> [Task statement] Can you arrange the lines as a Markdown table with the columns "Row" and "Line", starting at the line that contains "3 sierpnia, 2026" and ending at the line that contains "prêtent aux moments SOS : matin pour", both included, with any blank lines left out?

───── Data records ─────

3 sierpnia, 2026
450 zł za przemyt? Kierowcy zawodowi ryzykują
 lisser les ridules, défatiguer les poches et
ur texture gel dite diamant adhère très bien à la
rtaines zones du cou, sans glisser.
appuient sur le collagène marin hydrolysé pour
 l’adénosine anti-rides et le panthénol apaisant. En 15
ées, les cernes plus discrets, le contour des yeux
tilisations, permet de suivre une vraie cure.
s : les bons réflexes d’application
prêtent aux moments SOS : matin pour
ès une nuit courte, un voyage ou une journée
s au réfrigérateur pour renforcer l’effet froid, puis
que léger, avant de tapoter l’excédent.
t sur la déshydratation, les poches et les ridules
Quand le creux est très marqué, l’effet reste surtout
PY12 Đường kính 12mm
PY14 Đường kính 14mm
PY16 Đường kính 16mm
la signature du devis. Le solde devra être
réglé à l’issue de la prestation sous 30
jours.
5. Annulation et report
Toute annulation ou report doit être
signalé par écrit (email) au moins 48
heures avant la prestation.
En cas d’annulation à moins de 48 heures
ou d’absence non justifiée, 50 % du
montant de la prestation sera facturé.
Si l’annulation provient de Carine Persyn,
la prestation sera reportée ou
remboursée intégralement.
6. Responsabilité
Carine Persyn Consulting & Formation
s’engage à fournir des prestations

─────
───── Data records ─────

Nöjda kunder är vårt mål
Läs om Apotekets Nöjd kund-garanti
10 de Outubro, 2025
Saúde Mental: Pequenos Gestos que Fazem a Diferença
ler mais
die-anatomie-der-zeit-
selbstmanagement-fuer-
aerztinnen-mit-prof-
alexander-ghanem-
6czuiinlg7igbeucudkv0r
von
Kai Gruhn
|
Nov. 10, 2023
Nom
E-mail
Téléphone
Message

─────

> [Solution to the exercise]
| Row | Line |
|---|---|
| 1 | 3 sierpnia, 2026 |
| 2 | 450 zł za przemyt? Kierowcy zawodowi ryzykują |
| 3 |  lisser les ridules, défatiguer les poches et |
| 4 | ur texture gel dite diamant adhère très bien à la |
| 5 | rtaines zones du cou, sans glisser. |
| 6 | appuient sur le collagène marin hydrolysé pour |
| 7 |  l’adénosine anti-rides et le panthénol apaisant. En 15 |
| 8 | ées, les cernes plus discrets, le contour des yeux |
| 9 | tilisations, permet de suivre une vraie cure. |
| 10 | s : les bons réflexes d’application |
| 11 | prêtent aux moments SOS : matin pour |